Compute Module usage and pricing

Beta

The Compute Modules feature is in beta and may not be available on all enrollments.

The Compute Modules feature enables you to deploy interactive containers. To understand their compute usage you should know that these deployments can horizontally scale up and down automatically, and may do so even without requests due to predictive autoscaling. You might consume usage anytime you click build and the deployment is running.

When running any compute usage consumed will be attributed to the Compute Module itself. Compute usage is consumed any time you have a "replica" starting or running, and will not be consumed when you have no replicas starting or running. How much usage is consumed depends on the number of replicas and their associated resource usage over time.

To best understand your usage you should know that a Compute Module can have many replicas, and each replica can have many containers.

Pricing

Compute Module usage is tracked as Foundry compute-seconds (see Usage Types). Compute seconds are measured as long as a replica is starting or active. There are a few factors used to determine compute seconds used:

  • The number of vCPU’s per replica
  • The GiB of RAM per replica
  • The number of GPUs per replica
  • The number of replicas
    • The number of replicas at any given time is dynamic, but they all have the same resource configuration

When paying for Foundry usage, the default usage rates are the following:

vCPU / GPUUsage Rate
vCPU0.2
T4 GPU1.2
V100 GPU3
A10G GPU1.5

If you have an enterprise contract with Palantir, contact your Palantir representative before proceeding with compute usage calculations.

vcpu_compute_seconds = max(vCPUs_per_replica, GiB_RAM_per_replica / 7.5) * num_replicas * vcpu_usage_rate * time_active_in_seconds

The following formula measures GPU compute seconds:

gpu_compute_seconds = GPUs_per_replica * num_replicas * gpu_usage_rate * time_active_in_seconds

Scaling configuration for Compute Modules

You can configure the minimum and maximum number of allowed replicas directly on our configure page.

Scaling

This range allows you to have some control over the automatic horizontal scaling. Essentially, we will be allowed to scale at any time to any number of replicas within the range you configure. You can also set concurrency limits per replica, which will have an impact on scaling. A lower concurrency limit may lead to more aggressive horizontal scaling under the same load.

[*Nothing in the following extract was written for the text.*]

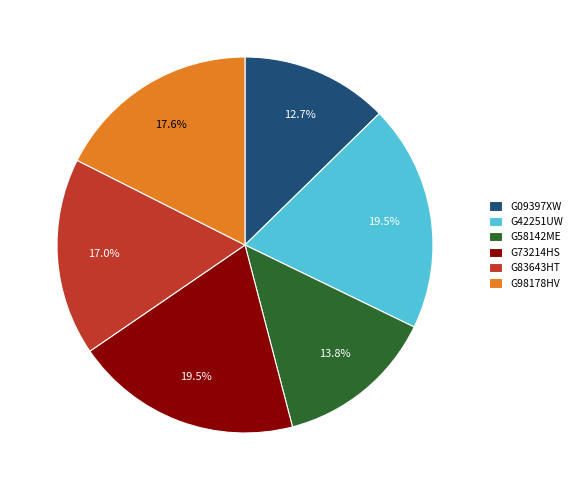

Approximately how many times larger is the value at G98178HV compared to G09397XW?

1.4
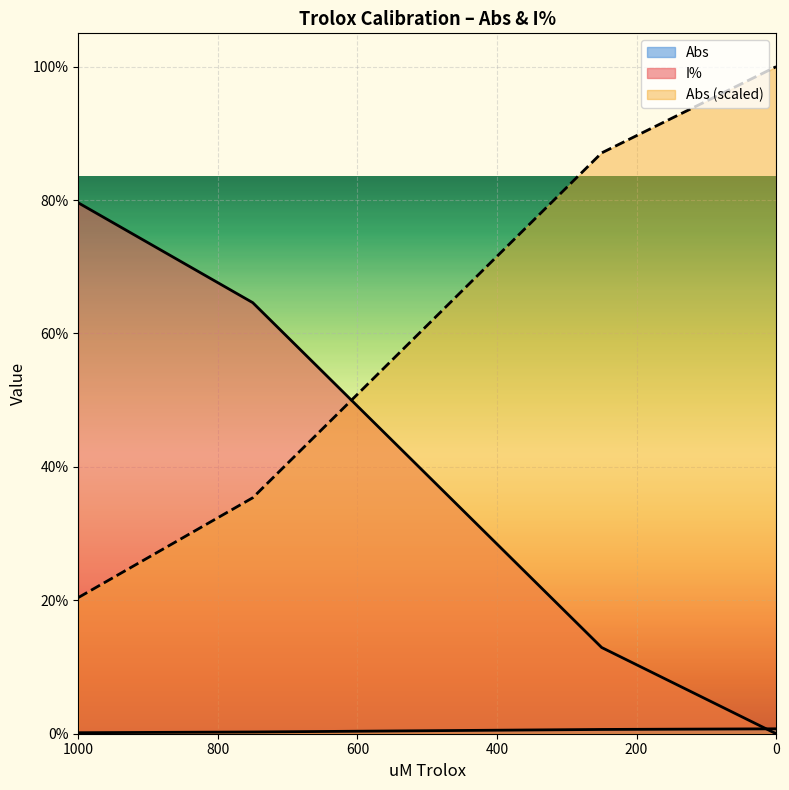

At which label does Abs reach its minimum?

1000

If you set the minimum number of replicas to a non-zero value you will consume compute usage even if you are not actively using your deployment. If you set minimum to zero, and no request has been sent to your deployment in some time we can scale down to zero and in that case you will not consume usage. However we will immediately scale up from zero anytime a request is sent, immediately when you deploy for the first time, and any time that we predict there might be load.

Compute Modules has predictive scaling where we track historic query load for your deployment and attempts to scale up pre-emptively to meet predicted demand. If our prediction was inaccurate we will use it to refine our next predictions and we will scale down relatively quickly. This system respects your configured max number of replicas, so you should monitor your deployments scaling overtime and tune your scaling settings accordingly.

Resource configuration for Compute Modules

The Compute Modules interface enables you to configure resources for each container on a per-replica basis. CPU, memory, and GPU resource requests and limits can all be configured per replica.

CPU

Setting these resources is optional; in the absence of configuration, the replica will default to 1 vCPU, 4 GB memory, and no GPU. Each replica will request the amount of configured resources, and will respect limits if set. This means if you use the default resources (1 vCPU and 4 GB memory and no limit) and you have four replicas, you may be consuming 4 vCPUs and 16 GB memory (though you could be consuming more or less depending on request load).